Financials and the Path to Profitability
The financial backdrop is striking. OpenAI's annualized run-rate climbed from $20 billion at the close of 2025 to $25 billion by February 2026, driven primarily by ChatGPT subscriptions, enterprise deployments, and API consumption. Sam Altman has repeatedly told investors the company is on track for $100 billion in annual revenue by 2027.
The losses, however, remain extraordinary. According to filings reviewed by analysts, OpenAI lost roughly $1.22 for every $1 in revenue during the first quarter of 2026 — a function of massive compute commitments, frontier model training costs, and an aggressive data center buildout with Microsoft, Oracle, and CoreWeave partners.
Impact
The implications extend well beyond OpenAI. A successful IPO at the upper end of the valuation range would create the most valuable technology debut in history, larger than Saudi Aramco's 2019 offering on an enterprise basis. It would also crystallize the AI capital cycle, providing a public market benchmark for Anthropic, xAI, and a growing list of agentic AI startups eyeing similar exits.
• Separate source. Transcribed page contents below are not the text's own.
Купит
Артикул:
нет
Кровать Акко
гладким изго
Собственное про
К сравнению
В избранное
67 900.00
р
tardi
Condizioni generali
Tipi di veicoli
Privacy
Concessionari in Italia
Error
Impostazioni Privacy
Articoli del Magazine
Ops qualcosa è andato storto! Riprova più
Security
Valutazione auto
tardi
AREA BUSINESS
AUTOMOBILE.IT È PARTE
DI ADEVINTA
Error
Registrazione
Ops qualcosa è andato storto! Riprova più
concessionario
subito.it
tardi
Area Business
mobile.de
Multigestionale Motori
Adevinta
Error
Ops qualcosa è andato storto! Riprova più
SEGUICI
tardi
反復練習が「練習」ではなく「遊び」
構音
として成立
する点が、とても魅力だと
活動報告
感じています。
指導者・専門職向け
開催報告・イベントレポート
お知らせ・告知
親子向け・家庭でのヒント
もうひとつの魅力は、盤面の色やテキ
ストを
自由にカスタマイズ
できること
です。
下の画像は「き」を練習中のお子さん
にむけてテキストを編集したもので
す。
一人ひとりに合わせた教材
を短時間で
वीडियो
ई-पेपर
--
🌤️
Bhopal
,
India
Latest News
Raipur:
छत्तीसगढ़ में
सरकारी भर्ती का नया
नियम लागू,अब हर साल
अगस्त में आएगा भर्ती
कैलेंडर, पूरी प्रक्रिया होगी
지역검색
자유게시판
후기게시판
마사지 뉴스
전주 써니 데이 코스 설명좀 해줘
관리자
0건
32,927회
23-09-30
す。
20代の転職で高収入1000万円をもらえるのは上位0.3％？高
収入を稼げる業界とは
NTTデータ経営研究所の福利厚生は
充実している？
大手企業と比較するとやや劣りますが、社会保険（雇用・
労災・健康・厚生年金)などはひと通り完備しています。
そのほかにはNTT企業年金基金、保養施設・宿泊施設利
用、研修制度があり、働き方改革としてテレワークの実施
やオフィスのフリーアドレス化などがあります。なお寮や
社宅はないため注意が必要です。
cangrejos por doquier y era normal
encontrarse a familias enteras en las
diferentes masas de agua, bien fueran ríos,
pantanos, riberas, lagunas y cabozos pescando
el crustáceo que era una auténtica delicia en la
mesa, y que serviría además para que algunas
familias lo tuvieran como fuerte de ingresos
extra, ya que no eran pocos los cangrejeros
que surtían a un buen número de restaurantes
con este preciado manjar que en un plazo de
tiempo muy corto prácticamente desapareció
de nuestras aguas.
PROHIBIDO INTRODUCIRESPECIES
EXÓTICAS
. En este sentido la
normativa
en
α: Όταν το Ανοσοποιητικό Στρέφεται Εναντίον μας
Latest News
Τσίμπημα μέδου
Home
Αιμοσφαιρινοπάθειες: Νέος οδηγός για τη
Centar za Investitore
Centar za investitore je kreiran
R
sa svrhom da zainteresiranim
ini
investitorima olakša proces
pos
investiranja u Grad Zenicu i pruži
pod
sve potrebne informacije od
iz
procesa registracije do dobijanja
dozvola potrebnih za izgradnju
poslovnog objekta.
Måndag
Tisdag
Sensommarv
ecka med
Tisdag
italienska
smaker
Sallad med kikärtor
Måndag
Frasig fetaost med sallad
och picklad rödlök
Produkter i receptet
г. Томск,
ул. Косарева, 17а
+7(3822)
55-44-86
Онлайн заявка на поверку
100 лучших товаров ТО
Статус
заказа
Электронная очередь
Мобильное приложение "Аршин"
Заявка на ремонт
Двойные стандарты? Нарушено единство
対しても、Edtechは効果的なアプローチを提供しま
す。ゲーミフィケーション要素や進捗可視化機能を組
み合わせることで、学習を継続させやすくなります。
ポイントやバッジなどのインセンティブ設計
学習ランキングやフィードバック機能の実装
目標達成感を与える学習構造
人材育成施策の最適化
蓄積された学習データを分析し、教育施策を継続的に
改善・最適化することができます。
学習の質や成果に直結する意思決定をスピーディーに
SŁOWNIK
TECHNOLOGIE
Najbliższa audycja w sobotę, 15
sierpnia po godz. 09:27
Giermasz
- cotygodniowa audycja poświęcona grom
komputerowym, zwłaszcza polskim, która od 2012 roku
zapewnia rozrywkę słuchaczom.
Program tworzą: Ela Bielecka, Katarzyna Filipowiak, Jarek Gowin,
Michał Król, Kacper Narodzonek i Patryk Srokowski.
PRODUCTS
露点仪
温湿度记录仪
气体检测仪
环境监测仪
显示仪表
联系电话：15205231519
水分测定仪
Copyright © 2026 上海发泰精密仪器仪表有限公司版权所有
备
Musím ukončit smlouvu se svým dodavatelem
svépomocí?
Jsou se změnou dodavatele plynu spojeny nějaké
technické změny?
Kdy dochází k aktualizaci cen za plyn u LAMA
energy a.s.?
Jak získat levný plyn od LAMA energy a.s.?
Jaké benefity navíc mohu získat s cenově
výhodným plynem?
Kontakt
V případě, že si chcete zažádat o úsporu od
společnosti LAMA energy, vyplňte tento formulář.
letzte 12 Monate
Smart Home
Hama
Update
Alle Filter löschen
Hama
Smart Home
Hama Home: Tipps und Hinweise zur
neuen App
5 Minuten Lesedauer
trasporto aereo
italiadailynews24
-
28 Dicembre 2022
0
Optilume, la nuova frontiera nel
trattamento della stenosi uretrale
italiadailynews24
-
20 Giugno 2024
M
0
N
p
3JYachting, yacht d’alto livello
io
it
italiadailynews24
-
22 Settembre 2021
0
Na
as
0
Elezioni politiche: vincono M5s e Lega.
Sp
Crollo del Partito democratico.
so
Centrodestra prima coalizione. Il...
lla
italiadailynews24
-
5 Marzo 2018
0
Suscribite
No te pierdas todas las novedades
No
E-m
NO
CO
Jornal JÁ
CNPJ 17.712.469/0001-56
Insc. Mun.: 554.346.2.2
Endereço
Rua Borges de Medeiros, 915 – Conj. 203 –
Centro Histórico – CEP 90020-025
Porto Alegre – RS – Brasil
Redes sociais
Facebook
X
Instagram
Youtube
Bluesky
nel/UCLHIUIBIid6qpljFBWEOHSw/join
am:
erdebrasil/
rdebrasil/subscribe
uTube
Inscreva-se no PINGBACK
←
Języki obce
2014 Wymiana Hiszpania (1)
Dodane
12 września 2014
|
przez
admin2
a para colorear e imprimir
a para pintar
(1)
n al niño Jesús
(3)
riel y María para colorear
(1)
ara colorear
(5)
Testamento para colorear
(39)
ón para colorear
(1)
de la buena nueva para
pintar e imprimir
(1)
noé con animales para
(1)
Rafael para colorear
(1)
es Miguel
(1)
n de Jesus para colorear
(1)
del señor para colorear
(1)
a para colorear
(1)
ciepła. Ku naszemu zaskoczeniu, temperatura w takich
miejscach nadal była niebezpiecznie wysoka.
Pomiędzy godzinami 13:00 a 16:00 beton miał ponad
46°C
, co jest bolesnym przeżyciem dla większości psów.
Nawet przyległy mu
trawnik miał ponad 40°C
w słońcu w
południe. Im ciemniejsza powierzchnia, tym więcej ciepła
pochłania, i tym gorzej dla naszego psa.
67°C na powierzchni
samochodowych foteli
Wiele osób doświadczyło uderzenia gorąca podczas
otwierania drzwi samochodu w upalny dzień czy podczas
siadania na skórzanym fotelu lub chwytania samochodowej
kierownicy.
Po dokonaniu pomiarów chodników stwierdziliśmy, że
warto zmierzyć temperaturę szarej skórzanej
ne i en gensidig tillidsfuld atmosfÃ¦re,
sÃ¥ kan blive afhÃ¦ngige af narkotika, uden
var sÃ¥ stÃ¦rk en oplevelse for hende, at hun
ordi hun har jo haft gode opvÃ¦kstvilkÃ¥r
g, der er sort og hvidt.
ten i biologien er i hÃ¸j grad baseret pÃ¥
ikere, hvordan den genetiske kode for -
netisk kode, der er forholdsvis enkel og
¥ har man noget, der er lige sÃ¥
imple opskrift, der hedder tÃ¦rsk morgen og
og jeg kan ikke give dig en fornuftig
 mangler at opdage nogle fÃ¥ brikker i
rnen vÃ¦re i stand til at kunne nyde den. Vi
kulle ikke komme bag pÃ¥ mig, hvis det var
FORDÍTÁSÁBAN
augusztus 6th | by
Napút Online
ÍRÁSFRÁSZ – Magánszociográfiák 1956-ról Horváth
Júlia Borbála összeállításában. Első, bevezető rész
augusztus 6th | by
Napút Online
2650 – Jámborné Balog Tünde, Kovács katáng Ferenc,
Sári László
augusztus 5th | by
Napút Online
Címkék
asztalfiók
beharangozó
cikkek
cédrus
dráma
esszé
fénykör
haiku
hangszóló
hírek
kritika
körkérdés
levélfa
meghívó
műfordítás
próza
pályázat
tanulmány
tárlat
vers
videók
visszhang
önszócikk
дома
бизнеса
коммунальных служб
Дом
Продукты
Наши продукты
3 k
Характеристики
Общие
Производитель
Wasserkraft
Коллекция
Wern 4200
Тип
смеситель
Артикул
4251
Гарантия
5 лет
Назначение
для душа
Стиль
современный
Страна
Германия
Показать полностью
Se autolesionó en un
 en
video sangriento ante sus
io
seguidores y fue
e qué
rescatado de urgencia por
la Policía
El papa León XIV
For enterprise customers and developers building on OpenAI's platforms, the listing creates new dynamics. Public market scrutiny is expected to push the company toward stricter unit economics, potentially affecting pricing on the API, ChatGPT Enterprise, and the new agentic product tier. Public quarterly disclosures will, for the first time, reveal the true cost structure of running a frontier AI lab at scale.
Background
OpenAI was founded in 2015 as a nonprofit research organization. Its capped-profit subsidiary, created in 2019, raised more than $13 billion from Microsoft alone before the broader investor base expanded. The company's restructuring into a public benefit corporation in 2025 cleared the legal foundation for a public listing.
Elon Musk, an early OpenAI co-founder, has filed multiple lawsuits seeking to block aspects of the for-profit transition. OpenAI defeated a preliminary challenge earlier this month, though Musk has vowed to appeal. The litigation overhang is one of several risk factors the prospectus will need to disclose.
SpaceX, also represented by Goldman Sachs and Morgan Stanley, filed its own confidential IPO documents on April 1, 2026. Both companies are now competing for the same banking resources and the same pool of late-cycle institutional capital.
What's Next
OpenAI's public S-1 is expected to surface between Labor Day and Thanksgiving 2026, with the actual listing following two to three weeks later. Roadshow scheduling, final pricing, and the choice of exchange — NYSE or Nasdaq — have not yet been disclosed.
For the AI industry, the next six months will determine whether public markets are ready to absorb a frontier AI listing of this scale. The answer will shape funding rounds, M and A activity, and the strategic positioning of every AI infrastructure provider in the ecosystem.